··· Data in this exercise ···

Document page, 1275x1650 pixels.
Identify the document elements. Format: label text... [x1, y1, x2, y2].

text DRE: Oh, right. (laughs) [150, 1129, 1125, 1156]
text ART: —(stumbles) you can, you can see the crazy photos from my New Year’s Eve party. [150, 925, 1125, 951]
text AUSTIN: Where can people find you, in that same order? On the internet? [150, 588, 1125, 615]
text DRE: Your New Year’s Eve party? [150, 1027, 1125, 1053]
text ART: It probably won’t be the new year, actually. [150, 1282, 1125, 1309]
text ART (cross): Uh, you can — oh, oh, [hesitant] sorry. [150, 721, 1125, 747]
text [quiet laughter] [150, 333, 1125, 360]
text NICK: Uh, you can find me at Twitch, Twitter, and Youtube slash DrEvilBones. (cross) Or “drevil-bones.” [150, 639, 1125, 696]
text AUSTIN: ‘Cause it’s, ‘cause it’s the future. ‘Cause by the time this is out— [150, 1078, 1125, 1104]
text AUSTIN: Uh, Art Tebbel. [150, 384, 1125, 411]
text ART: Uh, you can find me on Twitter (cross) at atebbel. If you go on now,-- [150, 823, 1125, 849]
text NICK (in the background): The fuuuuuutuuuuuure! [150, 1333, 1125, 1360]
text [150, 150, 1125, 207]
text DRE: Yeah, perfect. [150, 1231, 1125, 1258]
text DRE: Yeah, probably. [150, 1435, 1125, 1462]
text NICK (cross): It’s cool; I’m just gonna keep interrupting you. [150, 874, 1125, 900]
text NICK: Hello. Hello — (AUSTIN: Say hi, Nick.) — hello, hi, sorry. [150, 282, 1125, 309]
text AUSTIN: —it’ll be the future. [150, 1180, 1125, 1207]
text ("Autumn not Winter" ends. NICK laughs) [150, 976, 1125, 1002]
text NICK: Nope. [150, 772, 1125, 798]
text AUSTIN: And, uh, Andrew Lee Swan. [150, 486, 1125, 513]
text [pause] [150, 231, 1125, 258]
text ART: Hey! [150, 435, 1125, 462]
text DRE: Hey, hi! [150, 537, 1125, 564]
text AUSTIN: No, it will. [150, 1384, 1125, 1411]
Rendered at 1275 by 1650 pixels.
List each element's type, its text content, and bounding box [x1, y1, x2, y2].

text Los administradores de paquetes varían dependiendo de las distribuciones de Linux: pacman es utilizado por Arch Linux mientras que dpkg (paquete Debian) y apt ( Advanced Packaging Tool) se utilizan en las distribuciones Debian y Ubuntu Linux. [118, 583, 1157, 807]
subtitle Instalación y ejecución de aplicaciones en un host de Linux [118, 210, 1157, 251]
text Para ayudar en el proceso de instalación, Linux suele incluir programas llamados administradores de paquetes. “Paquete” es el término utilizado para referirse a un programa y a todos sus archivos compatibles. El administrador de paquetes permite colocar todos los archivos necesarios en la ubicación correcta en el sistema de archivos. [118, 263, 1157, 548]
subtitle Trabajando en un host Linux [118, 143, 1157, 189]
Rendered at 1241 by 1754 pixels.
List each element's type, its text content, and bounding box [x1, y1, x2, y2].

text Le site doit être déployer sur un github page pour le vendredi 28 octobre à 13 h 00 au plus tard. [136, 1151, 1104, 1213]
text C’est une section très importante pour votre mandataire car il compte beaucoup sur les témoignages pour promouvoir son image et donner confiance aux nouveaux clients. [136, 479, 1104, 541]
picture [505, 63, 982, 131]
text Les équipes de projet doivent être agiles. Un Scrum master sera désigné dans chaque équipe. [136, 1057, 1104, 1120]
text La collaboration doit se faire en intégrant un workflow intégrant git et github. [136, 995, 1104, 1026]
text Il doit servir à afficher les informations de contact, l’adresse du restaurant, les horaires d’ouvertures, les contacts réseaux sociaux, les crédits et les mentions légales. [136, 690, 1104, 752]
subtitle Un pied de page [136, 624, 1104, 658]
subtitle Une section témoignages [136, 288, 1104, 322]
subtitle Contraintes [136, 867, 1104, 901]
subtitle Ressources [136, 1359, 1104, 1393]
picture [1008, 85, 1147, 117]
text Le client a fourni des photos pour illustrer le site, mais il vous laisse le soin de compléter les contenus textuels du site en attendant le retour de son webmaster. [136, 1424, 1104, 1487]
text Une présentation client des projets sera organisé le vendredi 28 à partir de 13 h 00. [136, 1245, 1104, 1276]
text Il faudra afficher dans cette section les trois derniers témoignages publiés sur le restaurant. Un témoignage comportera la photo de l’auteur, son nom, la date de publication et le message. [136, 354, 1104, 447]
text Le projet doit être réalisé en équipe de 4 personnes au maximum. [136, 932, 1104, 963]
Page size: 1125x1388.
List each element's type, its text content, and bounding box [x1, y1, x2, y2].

···

» **The problem**: Which lines of the data include "afficher"? Copy each of them.

» **Reply to the task**:
text Il doit servir à afficher les informations de contact, l’adresse du restaurant, les horaires d’ouvertures, les contacts réseaux sociaux, les crédits et les mentions légales. [136, 690, 1104, 752]
text Il faudra afficher dans cette section les trois derniers témoignages publiés sur le restaurant. Un témoignage comportera la photo de l’auteur, son nom, la date de publication et le message. [136, 354, 1104, 447]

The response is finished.